Assessing the human health risk of Baltic Sea sea trout (Salmo trutta L.) consumption
The current study assessed health risks posed by exposure to metals from the consumption of Baltic Sea trout (Salmo trutta L.). Concentrations of essential minerals in sea trout muscles were determined and compared with the physiological requirements of these minerals in Polish nutrition standards, recommended dietary allowances (RDA), and estimated average requirements (EAR). Chemical analyses indicated that sea trout was rich in phosphorus, calcium, magnesium, sodium, and potassium. The pattern significance gradation of the element concentrations was as follows: P>Ca>Mg>Na>K>Fe>Zn>Cu>Se>Mn>Co. Sea trout consumption can provide a considerable portion of the RDA of copper, magnesium, phosphorus, calcium, iron, and zinc. The ranking order of the mean toxic element concentrations in sea trout muscle tissues was As>Pb>Cd>Hg.
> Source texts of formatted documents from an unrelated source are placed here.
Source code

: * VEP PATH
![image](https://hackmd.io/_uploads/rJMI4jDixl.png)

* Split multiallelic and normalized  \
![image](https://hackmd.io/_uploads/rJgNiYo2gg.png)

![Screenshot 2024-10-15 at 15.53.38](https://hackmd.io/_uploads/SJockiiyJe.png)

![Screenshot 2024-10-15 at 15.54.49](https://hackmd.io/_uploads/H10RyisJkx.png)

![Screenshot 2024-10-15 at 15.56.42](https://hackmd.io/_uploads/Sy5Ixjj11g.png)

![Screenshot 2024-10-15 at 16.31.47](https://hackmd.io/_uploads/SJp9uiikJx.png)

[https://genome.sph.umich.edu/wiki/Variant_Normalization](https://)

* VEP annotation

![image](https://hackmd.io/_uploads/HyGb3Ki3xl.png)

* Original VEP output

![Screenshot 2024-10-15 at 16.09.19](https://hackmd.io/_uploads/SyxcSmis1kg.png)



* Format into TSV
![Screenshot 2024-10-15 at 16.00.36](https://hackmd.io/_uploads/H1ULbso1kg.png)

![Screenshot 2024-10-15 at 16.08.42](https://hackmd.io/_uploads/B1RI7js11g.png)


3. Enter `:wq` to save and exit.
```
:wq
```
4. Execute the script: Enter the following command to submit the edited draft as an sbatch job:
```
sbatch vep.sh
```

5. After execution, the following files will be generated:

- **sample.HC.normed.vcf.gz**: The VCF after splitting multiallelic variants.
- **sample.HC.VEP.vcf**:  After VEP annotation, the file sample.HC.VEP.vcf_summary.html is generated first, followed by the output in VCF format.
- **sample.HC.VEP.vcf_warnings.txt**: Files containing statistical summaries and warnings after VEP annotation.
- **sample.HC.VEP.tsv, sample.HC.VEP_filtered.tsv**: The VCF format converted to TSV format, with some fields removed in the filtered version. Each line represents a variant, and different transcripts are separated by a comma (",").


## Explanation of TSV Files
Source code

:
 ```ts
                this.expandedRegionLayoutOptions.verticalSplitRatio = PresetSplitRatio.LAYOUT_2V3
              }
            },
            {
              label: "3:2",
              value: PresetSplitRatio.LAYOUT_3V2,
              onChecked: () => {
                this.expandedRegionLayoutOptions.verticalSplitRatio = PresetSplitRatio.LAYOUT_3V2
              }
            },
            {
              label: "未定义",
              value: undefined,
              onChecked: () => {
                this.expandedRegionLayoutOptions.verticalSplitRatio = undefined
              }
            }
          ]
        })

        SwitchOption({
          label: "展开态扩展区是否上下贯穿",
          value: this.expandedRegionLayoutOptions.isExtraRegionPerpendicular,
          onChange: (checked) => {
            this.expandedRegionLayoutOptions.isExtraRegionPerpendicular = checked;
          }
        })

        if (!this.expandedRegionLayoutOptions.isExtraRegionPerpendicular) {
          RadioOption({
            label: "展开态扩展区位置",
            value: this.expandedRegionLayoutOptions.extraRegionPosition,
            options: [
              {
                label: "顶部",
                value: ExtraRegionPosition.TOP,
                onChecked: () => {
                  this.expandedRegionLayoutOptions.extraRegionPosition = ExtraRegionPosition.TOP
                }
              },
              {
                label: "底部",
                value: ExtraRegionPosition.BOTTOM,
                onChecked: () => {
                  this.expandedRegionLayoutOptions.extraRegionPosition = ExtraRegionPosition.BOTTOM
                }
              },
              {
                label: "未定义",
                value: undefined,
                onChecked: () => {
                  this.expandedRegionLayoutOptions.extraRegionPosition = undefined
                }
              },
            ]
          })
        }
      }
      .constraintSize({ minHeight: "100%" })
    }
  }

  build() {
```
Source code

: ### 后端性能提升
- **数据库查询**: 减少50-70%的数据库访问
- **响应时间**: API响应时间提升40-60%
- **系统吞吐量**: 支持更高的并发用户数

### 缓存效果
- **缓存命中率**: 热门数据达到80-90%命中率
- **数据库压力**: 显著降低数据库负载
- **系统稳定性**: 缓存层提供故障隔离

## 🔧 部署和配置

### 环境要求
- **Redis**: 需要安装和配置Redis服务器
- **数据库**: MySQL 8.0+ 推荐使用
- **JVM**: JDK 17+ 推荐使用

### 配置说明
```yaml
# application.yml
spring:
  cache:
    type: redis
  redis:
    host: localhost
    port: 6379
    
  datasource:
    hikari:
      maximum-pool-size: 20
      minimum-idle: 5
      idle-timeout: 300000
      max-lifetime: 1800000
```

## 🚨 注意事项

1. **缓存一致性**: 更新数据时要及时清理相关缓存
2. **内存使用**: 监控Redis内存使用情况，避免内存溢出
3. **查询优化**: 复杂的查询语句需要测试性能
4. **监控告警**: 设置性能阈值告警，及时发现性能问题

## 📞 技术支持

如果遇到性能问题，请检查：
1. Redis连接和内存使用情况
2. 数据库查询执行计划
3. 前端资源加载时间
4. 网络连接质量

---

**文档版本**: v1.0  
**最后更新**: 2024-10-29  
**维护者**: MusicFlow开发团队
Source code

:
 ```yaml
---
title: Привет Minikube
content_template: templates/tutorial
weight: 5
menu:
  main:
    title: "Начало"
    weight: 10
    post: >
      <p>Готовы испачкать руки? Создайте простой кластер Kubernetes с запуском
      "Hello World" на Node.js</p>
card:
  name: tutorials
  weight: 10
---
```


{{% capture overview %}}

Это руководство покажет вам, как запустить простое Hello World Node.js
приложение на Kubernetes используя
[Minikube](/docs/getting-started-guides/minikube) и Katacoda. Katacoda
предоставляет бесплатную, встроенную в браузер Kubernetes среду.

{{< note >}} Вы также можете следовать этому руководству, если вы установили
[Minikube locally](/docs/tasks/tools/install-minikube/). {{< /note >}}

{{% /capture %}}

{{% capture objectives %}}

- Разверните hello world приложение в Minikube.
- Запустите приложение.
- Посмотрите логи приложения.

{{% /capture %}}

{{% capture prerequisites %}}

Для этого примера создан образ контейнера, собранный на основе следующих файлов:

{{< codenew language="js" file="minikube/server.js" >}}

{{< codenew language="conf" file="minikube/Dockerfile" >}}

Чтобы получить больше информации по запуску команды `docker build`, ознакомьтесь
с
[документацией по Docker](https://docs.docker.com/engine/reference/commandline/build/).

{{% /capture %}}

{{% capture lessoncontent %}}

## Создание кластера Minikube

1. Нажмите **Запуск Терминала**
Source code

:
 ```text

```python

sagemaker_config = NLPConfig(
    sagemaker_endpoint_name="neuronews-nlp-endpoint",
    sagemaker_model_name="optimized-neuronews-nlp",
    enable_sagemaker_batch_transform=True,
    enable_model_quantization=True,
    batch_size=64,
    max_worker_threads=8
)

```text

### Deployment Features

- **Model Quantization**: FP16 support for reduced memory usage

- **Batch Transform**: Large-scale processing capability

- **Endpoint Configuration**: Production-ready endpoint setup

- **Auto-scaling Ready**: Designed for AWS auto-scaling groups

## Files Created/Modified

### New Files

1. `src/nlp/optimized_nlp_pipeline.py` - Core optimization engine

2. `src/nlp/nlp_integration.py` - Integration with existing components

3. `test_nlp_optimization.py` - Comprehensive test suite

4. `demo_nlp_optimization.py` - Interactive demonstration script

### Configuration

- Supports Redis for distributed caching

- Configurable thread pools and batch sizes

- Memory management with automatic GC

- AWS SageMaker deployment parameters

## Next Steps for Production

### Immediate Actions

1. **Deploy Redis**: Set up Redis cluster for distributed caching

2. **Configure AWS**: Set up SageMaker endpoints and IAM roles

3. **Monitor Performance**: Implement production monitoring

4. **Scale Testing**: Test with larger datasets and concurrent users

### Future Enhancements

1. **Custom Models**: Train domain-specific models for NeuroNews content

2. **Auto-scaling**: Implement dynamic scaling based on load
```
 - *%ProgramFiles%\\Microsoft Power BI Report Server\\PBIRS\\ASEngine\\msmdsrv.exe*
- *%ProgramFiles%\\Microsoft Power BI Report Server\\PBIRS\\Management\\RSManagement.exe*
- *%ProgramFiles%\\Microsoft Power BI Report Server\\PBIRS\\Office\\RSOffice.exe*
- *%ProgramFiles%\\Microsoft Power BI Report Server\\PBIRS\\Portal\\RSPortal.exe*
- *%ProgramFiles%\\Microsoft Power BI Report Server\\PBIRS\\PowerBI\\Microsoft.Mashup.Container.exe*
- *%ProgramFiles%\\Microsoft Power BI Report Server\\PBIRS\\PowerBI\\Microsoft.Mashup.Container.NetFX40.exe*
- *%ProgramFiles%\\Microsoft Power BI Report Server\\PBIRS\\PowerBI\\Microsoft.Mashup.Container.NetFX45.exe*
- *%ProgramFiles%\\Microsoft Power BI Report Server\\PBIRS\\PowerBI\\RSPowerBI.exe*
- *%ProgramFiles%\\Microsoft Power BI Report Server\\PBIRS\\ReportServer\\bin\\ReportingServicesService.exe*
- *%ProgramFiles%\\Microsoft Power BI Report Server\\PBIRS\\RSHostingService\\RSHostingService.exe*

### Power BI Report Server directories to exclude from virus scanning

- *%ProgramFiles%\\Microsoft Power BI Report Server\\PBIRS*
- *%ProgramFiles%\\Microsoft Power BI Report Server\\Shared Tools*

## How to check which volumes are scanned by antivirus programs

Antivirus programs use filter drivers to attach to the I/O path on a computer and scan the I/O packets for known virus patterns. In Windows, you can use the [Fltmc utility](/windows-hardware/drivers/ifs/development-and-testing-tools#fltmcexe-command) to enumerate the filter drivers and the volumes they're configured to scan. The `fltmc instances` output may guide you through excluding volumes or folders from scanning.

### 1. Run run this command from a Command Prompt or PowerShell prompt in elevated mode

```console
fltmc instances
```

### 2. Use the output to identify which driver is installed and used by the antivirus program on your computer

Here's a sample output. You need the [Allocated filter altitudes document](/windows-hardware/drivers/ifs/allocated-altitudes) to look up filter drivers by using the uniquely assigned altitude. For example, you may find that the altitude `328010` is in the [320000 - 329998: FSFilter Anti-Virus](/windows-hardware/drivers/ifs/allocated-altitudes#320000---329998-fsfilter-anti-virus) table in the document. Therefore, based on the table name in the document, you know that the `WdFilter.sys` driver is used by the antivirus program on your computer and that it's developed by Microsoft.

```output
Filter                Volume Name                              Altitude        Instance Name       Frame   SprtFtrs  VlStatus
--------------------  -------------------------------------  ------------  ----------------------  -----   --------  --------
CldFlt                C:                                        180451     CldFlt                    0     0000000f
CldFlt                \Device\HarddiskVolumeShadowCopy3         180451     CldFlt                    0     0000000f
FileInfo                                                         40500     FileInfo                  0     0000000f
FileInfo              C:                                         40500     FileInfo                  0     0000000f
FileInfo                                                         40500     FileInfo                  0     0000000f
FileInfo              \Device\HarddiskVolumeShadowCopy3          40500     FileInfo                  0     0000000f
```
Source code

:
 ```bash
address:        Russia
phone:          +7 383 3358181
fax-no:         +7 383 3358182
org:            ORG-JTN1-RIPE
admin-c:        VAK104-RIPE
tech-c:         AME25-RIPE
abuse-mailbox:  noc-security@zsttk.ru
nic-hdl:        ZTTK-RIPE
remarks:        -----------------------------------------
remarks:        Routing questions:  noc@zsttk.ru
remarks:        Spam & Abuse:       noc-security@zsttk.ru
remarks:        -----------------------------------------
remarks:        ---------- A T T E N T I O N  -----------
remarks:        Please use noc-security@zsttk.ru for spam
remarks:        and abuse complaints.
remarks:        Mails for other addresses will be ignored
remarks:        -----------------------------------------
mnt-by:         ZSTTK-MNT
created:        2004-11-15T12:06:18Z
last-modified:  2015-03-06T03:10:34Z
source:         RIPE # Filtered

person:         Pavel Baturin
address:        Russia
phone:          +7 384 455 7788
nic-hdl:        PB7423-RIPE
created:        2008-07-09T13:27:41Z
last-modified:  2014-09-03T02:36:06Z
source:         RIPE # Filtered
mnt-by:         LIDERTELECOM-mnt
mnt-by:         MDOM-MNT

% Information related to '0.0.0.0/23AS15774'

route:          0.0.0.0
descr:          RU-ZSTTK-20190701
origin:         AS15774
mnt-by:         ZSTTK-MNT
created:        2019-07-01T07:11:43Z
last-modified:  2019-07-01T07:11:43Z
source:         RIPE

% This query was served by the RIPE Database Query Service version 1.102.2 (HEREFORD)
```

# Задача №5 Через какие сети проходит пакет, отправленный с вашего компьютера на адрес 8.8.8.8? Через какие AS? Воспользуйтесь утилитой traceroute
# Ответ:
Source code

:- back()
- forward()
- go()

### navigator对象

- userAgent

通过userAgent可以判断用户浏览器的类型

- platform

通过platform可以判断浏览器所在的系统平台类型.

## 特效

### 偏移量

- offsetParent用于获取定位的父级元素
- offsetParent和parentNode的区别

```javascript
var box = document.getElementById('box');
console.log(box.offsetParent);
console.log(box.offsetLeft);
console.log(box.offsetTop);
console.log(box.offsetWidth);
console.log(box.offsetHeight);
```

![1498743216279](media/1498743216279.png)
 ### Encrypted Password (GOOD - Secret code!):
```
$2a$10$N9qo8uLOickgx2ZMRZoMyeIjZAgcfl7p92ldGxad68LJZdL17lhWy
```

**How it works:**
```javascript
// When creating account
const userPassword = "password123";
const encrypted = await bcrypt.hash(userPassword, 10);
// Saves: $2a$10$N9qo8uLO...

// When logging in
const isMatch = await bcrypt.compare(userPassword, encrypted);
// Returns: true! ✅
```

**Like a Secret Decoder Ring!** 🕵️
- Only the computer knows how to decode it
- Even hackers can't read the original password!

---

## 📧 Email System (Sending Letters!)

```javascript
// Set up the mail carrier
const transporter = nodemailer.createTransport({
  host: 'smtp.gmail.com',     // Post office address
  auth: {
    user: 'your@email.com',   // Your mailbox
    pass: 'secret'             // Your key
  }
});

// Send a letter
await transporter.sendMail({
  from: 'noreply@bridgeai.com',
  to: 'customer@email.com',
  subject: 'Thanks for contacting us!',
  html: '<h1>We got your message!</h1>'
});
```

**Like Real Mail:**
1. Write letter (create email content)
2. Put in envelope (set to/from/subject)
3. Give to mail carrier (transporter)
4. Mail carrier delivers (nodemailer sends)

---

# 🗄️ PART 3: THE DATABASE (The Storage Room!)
Potential risk estimated with the hazard quotient (HQ) indicated that most metals posed no health risk because they did not exceed reference doses at HQ < 1. For carcinogenic and non-carcinogenic effects, the maximum allowable rates of sea
trout consumption were sufficiently high to ensure human health. According to these data, the consumption of farmed sea trout from the Baltic Sea in the northern region of
Pomerania, Poland did not pose a risk to human health.